> **Aufgaben**:
A: Welche Orte und Länder nennt der Artikel über den Kanuten Nico Pickert?
B: Gib aus dem Artikel über den Kanuten Nico Pickert wörtlich den Abschnitt aus, der mit den Worten „Bochum. Der Bochumer“ beginnt und mit „dann kam Corona.“ endet.

> **Textauszug**:
__________
Bochum. Der Bochumer Kanute Nico Pickert steht bei der U23-EM im Zweier-Canadier-Finale. Dabei stand er 2019 kurz davor, mit dem Kanusport aufzuhören.

Nico Pickert hat nicht zu viel versprochen. Bei den U23-Kanu-Europameisterschaften in Polen wollte der Bochumer Kanute zusammen mit Moritz Adam ins Finale des Zweier-Canadiers. Am Sonntag fahren die beiden jungen Deutschen im Finale nun um eine Medaille. Es ist Entwicklung, die bei Pickert so zwar zu erwarten war, die es aber so fast gar nicht hätte geben können. 2019 war er kurz davor, seine Kanu-Laufbahn zu beenden – und dann kam Corona.

„Da hatte ich zwei schlechte Saisons hinter mir“, sagte Pickert nun wenige Tage vor den Europameisterschaften. „Ich wollte lieber studieren, da ich mich sportlich kaum weiterentwickelt habe. Ich habe dann in Bochum angefangen zu studieren. Als Corona kam, habe ich wieder angefangen, intensiver zu trainieren.“

Was er im Stande ist zu leisten, zeigte Pickert zuletzt bei den Finals, den Finalrennen um die Deutschen Meisterschaften in Duisburg Anfang Juni Er sicherte sich über die 160 Meter den Titel.

100 Kilogramm und 1 Meter 90 Körperhöhe

„Über diese kurze Strecke hatte ich mit meinen 100 Kilogramm und 1 Metern 90 Vorteile“, sagte er. „Das war damit gemeint, als ich sagte, der größte und schwerste Athlet hat dieses Rennen gewonnen.“

Es war und ist ein weiter Weg bis zur nationalen Spitze. Es war und ist vor allem ein harter Weg dahin. Pickert aber will ihn weitergehen. Olympia in Paris 2024 ist sein großes Ziel. Die 500 Meter mit dem Zweier sind dann olympisch. Sich dafür zu qualifizieren, wird noch einmal deutlich schwerer, als sich den DM-Titel zu sichern.
__________
> **Material**:

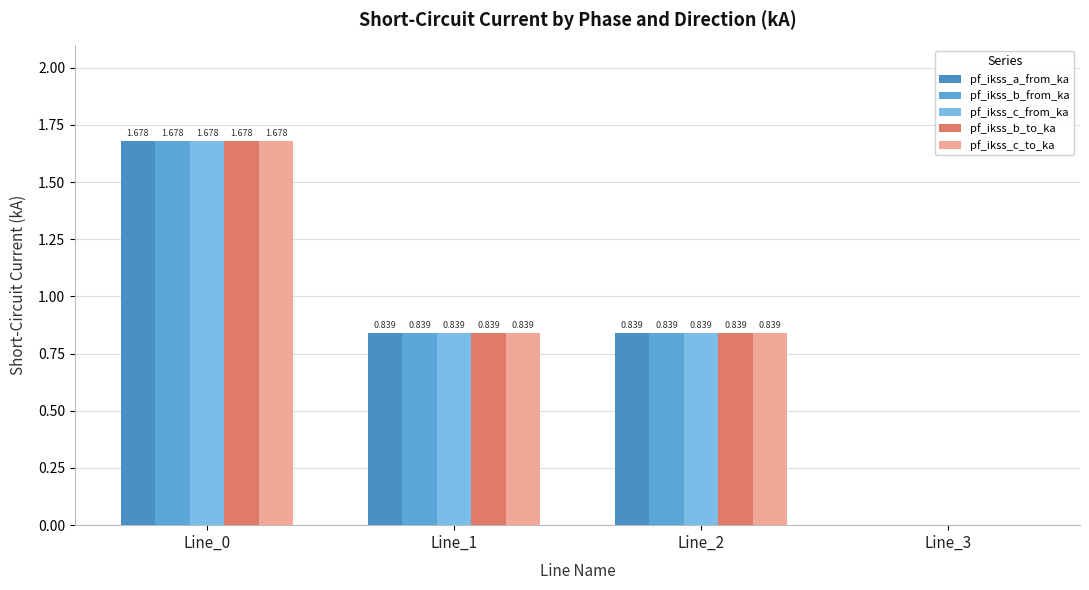

What is the value of the pf_ikss_c_from_ka bar at the 1st from the left?

1.7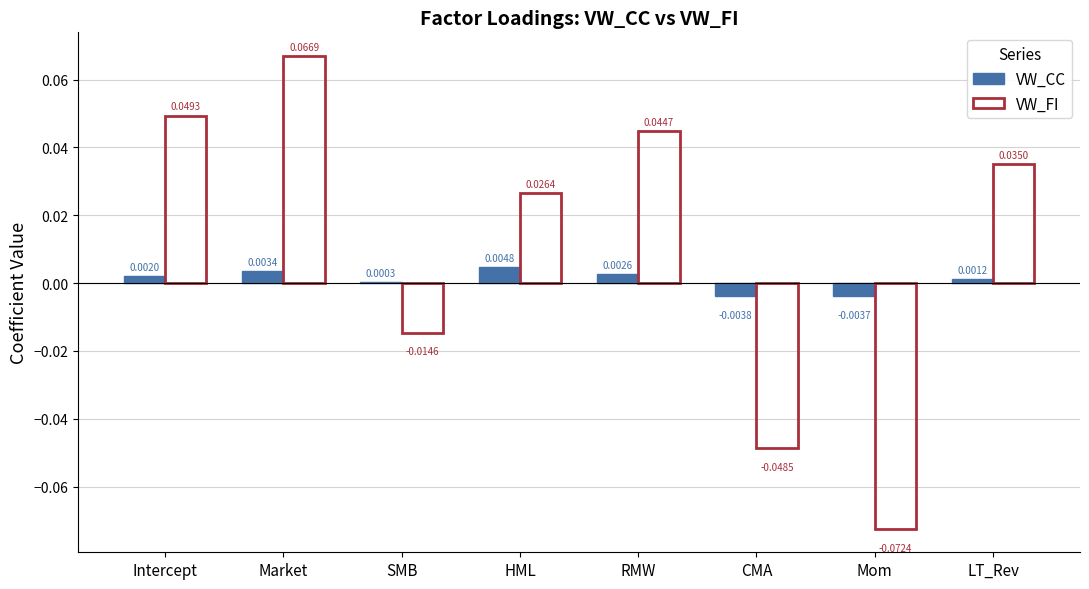

At which label is VW_FI closest to 0?

SMB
__________
> **Antworten**:
A: Bochum, Polen, Duisburg, Paris

B:
Bochum. Der Bochumer Kanute Nico Pickert steht bei der U23-EM im Zweier-Canadier-Finale. Dabei stand er 2019 kurz davor, mit dem Kanusport aufzuhören.

Nico Pickert hat nicht zu viel versprochen. Bei den U23-Kanu-Europameisterschaften in Polen wollte der Bochumer Kanute zusammen mit Moritz Adam ins Finale des Zweier-Canadiers. Am Sonntag fahren die beiden jungen Deutschen im Finale nun um eine Medaille. Es ist Entwicklung, die bei Pickert so zwar zu erwarten war, die es aber so fast gar nicht hätte geben können. 2019 war er kurz davor, seine Kanu-Laufbahn zu beenden – und dann kam Corona.